The genus is part of an extinct family of arctoids known as Amphicynodontidae. Genus Pachycyanodon contains several possible species and subspecies with the type species being Pachycynodon crassirostris. A list of species is found below and further info about some of them are found below that:

- Pachycynodon crassirostris (Schlosser, 1888)

- Pachycynodon boriei (Filhol, 1876)
- Pachycynodon delicatus (Schlosser)
- Pachycynodon filholi (Schlosser, 1888)
- Pachycynodon harlowi (-)
- Pachycynodon vulpinus (Schlosser, 1899)
- Pachycynodon tenuis (Teilhard, 1915)
- Pachycynodon aff. tenuis (Teilhard, 1915)
- Pachycynodon tenuis 'amphictoïde (Teilhard, 1915)
- Pachycynodon filholi var. amphictina (Teilhard, 1915)

=== Pachycynodon crassirostris ===
The type species of this genus, it was described by Schlosser in 1888 through a single isolated fourth metacarpal bone. It was found in the Quercy phosphorites but from an unknown locality.

=== Pachycynodon boriei ===
It was a large species, possibly one of the largest carnivoran from the Quercy phosphorites. Filhol described this species in 1876.

=== Pachycynodon delicatus ===
The holotype of this species was uncovered in South Dakota in Porcupine creek in the lower Rosebud beds. The holotype specimen is a small lower jaw that is nearly identical to Pachycynodon tenuis only differing with the teeth of P. delicatus belong slightly longer. Pachycynodon harlowi is also nearly identical to both differing in the M2 and M3 molars being larger and a slightly shorter series of premolars.
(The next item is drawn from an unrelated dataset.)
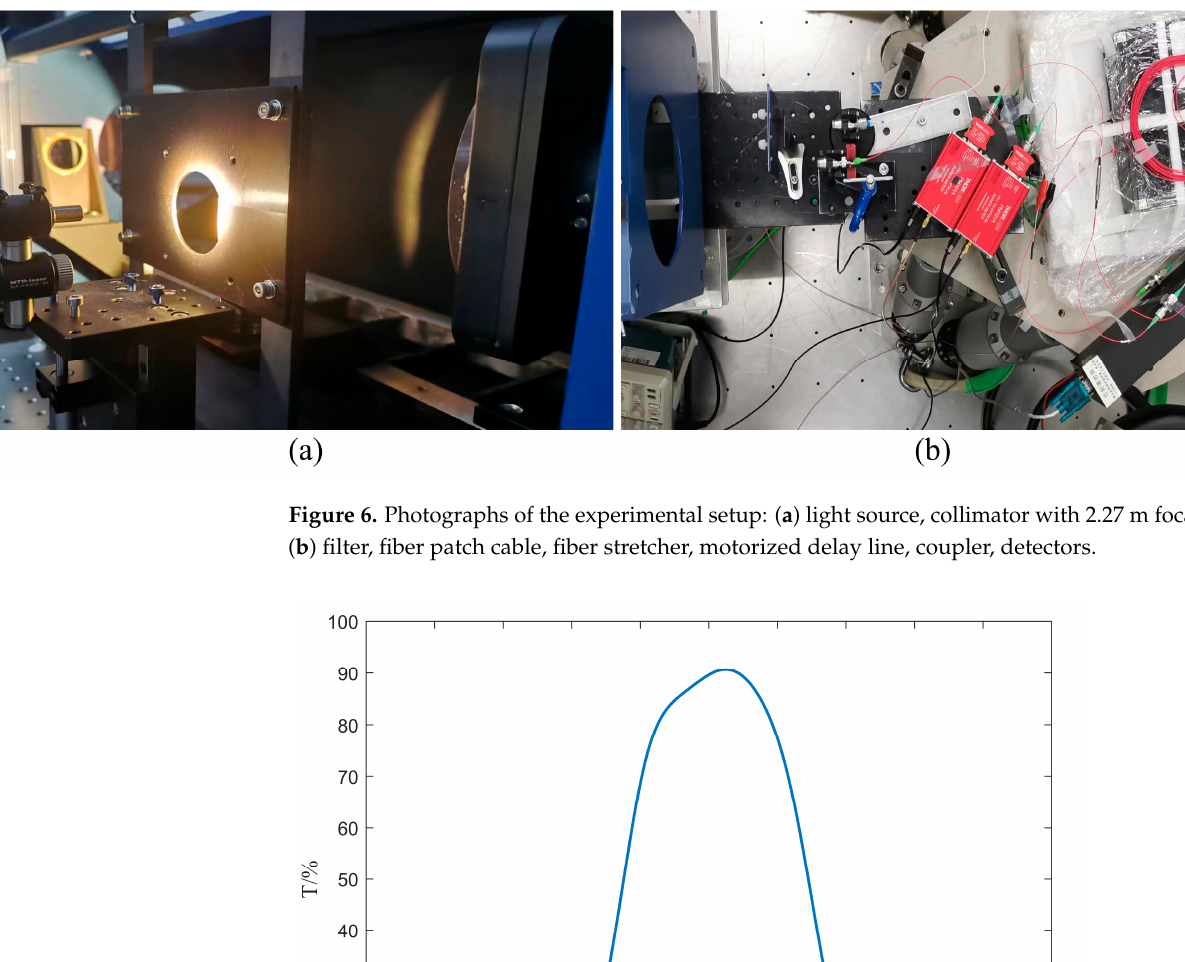
Figure 7. Transmission spectrum of the fi lter.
=== Pachycynodon dubius ===
It was described in the year 1882 by Filhol. The species name "dubius" is from Filhol doubting that it belonged in genus Cynodictis based on its grouped trigonid of M1.

=== Pachycynodon filholi ===
It was also described by Schlosser in the year 1888 however there was no biostratigraphic locality given.

=== Pachycynodon tenuis ===
It was described in the year 1915 by Teilhard. It is considered by Teilhard to be a model for the origin of this genus due to its small size.